‘Do as they do, not as they say’ – Why Central Banks Are Buying Gold

Central banks, particularly in a post GFC hyper financialised world have become the masters of the financial universe. Never before have markets hung off every word, every poignant pause, every action of the US Fed, BoJ, ECB, etc. Why? Simply because the debt pile is so egregious, so perverse and, in the words of the very head of the US Fed, so “unsustainable”, that we have become reliant on central banks to maintain an ample enough supply of new liquidity to service that debt and stop the whole Fiat house of cards imploding.

They are now in an untenable situation, caught between an inflation/hot market rock and a debt servicing hard place. Keep rates high and quantitative tightening and the debt servicing becomes impossible with all liquidity sucked out of the market. Drop rates and turn to some form of QE (money printing) now and risk inflation spiralling again and even more money into a very toppy looking tech sector.

Their mantra is ‘all good, nothing to see here, move along’…. ‘we’ve got this’…..

On no traditional assessment should gold be at all time highs right now. Rates are high, and more importantly real rates are high, and yet these traditional headwinds have seemingly done nothing to hold gold back. So why are we at all time highs and strong conviction to this being just the START of a gold bull market?

Prices are high now because the very same central banks have been MASSIVE buyers of gold in recent years and still going strong. They, quite simply, are looking through this setup and preparing. Bloomberg macro strategist Simon White explains:

“Powell might not be overly worried about inflation - with his recent comments reiterating the Federal Reserve is on track to cut rates this year - but other central banks are not so relaxed. Gold’s new high signals global central banks are likely accumulating the precious metal in an effort to diversify away from the dollar, as persistently large fiscal deficits threaten to further erode its real value and lead to more inflation.

Gold’s move in recent days has been broad as well as pronounced (as well as hinted at by low gold vol), with the precious metal making 50-year highs versus three-quarters of major DM [developed market] and EM [emerging market] currencies. The biggest holdings of gold after jewellery are for private investment - ETFs, bars and coins - followed by central banks’ official reserve holdings.

In recent years the swing buyers have been ETFs, which hold about 2,500 tonnes of gold. But ETF holdings have been falling even as the dollar price of gold has been rising.”

Gold rallying despite ETF investors selling

“The dollar has been stable and real yields (which anyway have a non-linear relationship with gold) are higher over the last three months. The bulk of seasonal buying, for instance Diwali in India, is likely behind us. Further, silver has not participated in the rise. It’s therefore a reasonable supposition the official sector, i.e. central banks, has been a significant driver of gold’s recent ascent to new highs.

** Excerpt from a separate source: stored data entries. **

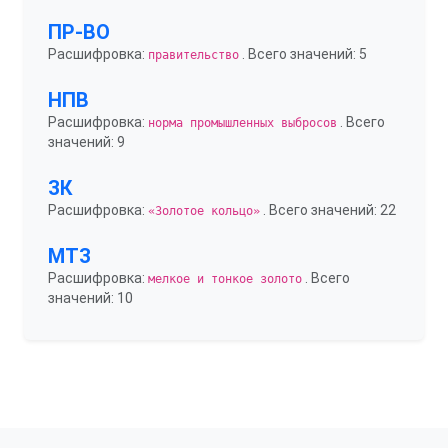
ПР-ВО
Расшифровка:
. Всего значений: 5
правительство
НПВ
Расшифровка:
. Всего
норма промышленных выбросов
значений: 9
ЗК
Расшифровка:
. Всего значений: 22
«Золотое кольцо»
МТЗ
Расшифровка:
. Всего
мелкое и тонкое золото
значений: 10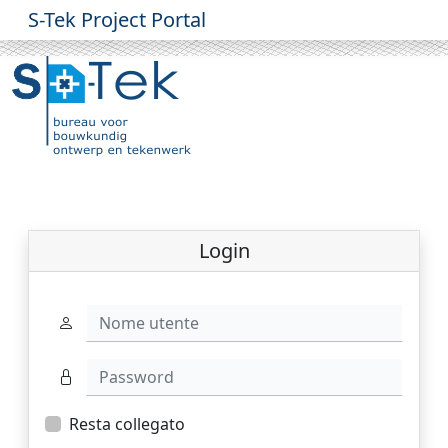
S-Tek Project Portal
Login
Nome utente
Password
Resta collegato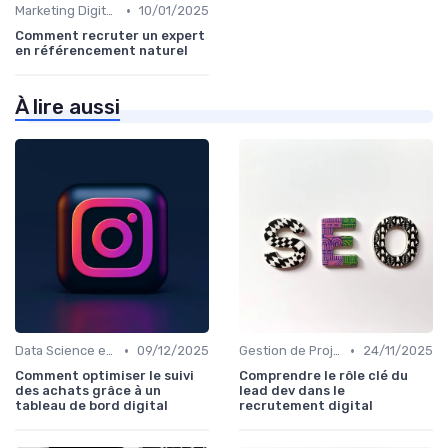
•
Marketing Digital et SEO
10/01/2025
Comment recruter un expert
en référencement naturel
À lire aussi
•
•
Data Science et Analytique
09/12/2025
Gestion de Projet et Product Management
24/11/2025
Comment optimiser le suivi
Comprendre le rôle clé du
des achats grâce à un
lead dev dans le
tableau de bord digital
recrutement digital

In the runup to the pandemic, and again in the aftermath of Russia’s invasion of Ukraine, global central banks have continued to add to their gold holdings even as ETF investors (perhaps dazzled by the bright lights of crypto) have reduced theirs.”

Central banks buying gold while investors sell it

“Over the last six months, China, Germany and Turkey have increased their gold holdings by the most (these are official holdings - when it comes to China, its true holdings are likely much higher than stated).

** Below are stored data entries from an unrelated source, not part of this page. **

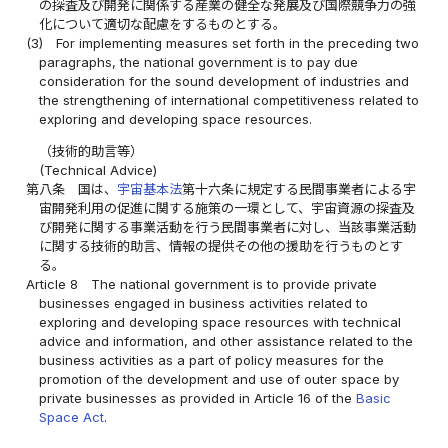
の探査及び開発に関係する産業の健全な発展及び国際競争力の強
化について適切な配慮をするものとする。
(3)
For implementing measures set forth in the preceding two
paragraphs, the national government is to pay due
consideration for the sound development of industries and
the strengthening of international competitiveness related to
exploring and developing space resources.
（技術的助言等）
(Technical Advice)
第八条
国は、
宇宙基本法
第十六条に規定する民間事業者による宇
宙開発利用の促進に関する施策の一環として、宇宙資源の探査及
び開発に関する事業活動を行う民間事業者に対し、当該事業活動
に関する技術的助言、情報の提供その他の援助を行うものとす
る。
Article 8
The national government is to provide private
businesses engaged in business activities related to
exploring and developing space resources with technical
advice and information, and other assistance related to the
business activities as a part of policy measures for the
promotion of the development and use of outer space by
private businesses as provided in Article 16 of the
Basic
Space Act
.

Central banks want gold as it is a hard asset, not part of the financialized system when owned outright. But the dominant reason is a desire to diversify away from the dollar. If you’re not on friendly terms with the US, then it is a way to avoid your reserve assets being seized, as happened to Russia.

But central banks everywhere are quite possibly uneasy about owning too many dollars when the US is running large, inflation-causing fiscal deficits. The dollar is structurally overvalued on a purchasing-power-parity basis versus the main DM currencies. As the chart below shows, this points to dollar underperformance in the coming years.”

Are central banks getting out of USD while going is good?

“Investors in gold ETFs may not see much risk from inflation and to the dollar, but central bankers are signaling very much the opposite.”

As we discussed this week and in our last Ainslie Research: Macro & Global Liquidity Analysis update, gold is an each way bet on how the current disconnect between the Fed Funds Rate (FFR) and US Treasuries yield plays out. The current FFR minus US CPI equation, being real rates, is completely incongruous with gold at this price. The smart money and the very controllers of this globally, are looking through this narrative and buying up big.

@LukeGromen tweet of Gold price and 10yr TIPS yield

Don’t do as they say, so as they do.  The writing is so clearly on the wall.